# What is needed
Write out each of the items below word for word, leaving out the pictures.

(Saved data entries)
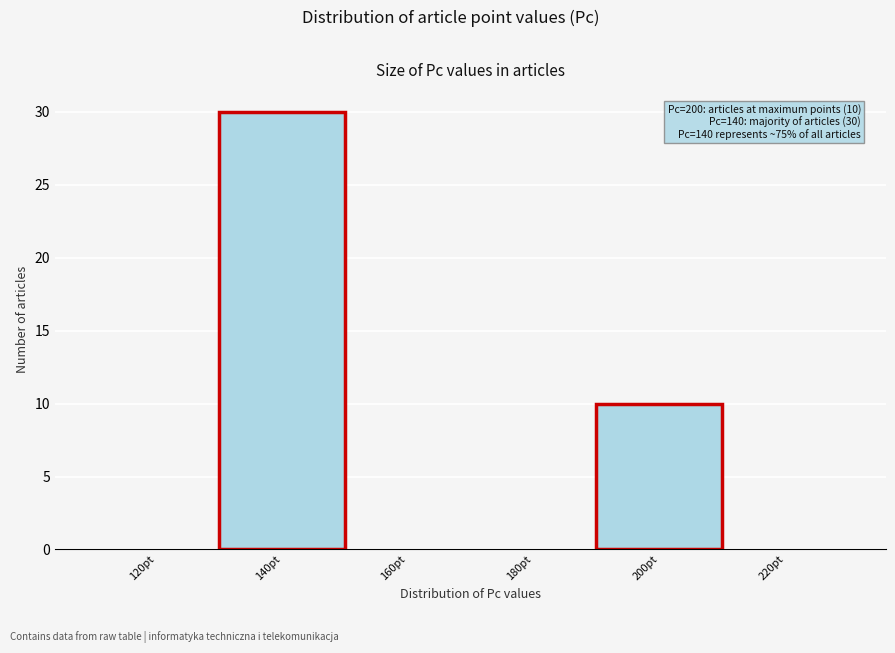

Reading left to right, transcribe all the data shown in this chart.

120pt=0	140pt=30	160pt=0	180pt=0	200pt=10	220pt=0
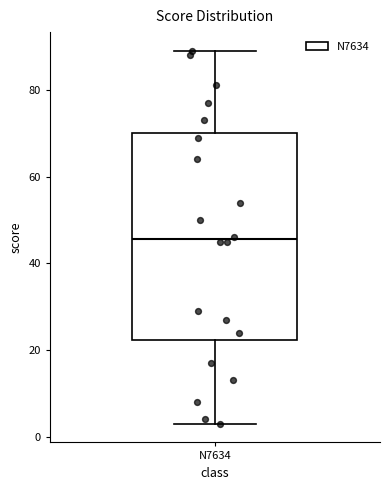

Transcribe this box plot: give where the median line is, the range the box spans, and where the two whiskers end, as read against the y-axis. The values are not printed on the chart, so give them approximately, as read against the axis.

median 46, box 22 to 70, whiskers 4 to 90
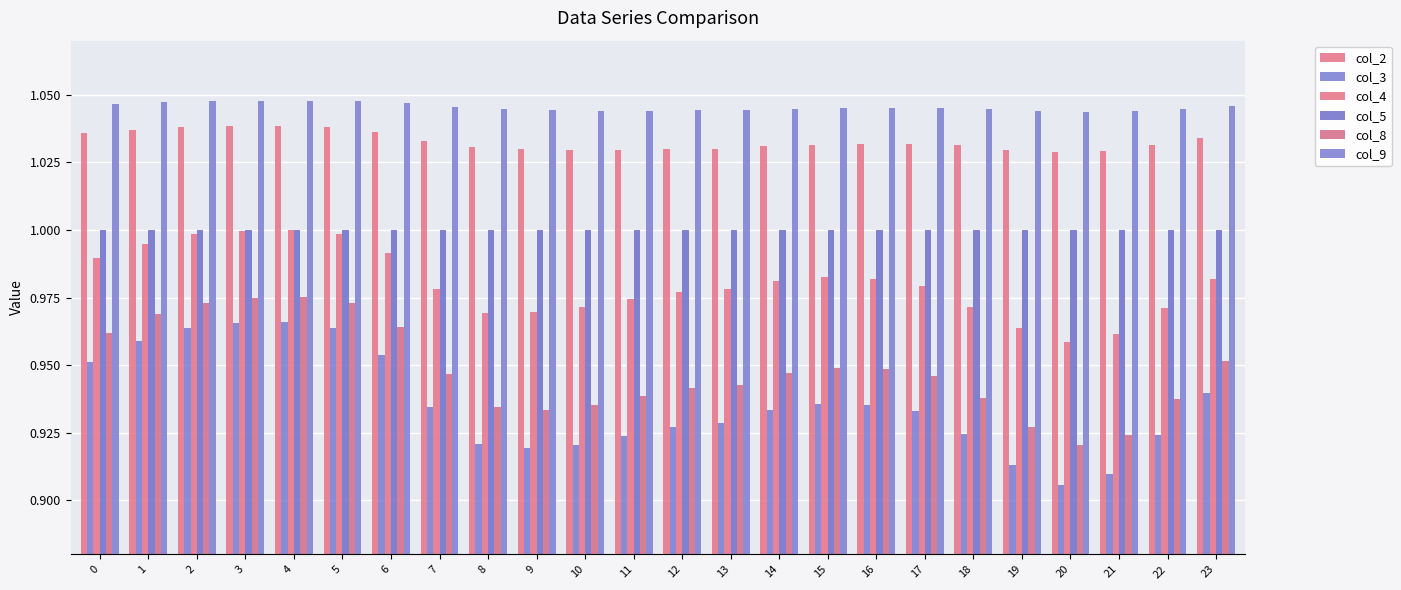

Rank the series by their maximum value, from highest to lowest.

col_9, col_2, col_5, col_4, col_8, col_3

# Result
Reading left to right, transcribe all the data shown in this chart.

120pt=0	140pt=30	160pt=0	180pt=0	200pt=10	220pt=0

Transcribe this box plot: give where the median line is, the range the box spans, and where the two whiskers end, as read against the y-axis. The values are not printed on the chart, so give them approximately, as read against the axis.

median 46, box 22 to 70, whiskers 4 to 90

Rank the series by their maximum value, from highest to lowest.

col_9, col_2, col_5, col_4, col_8, col_3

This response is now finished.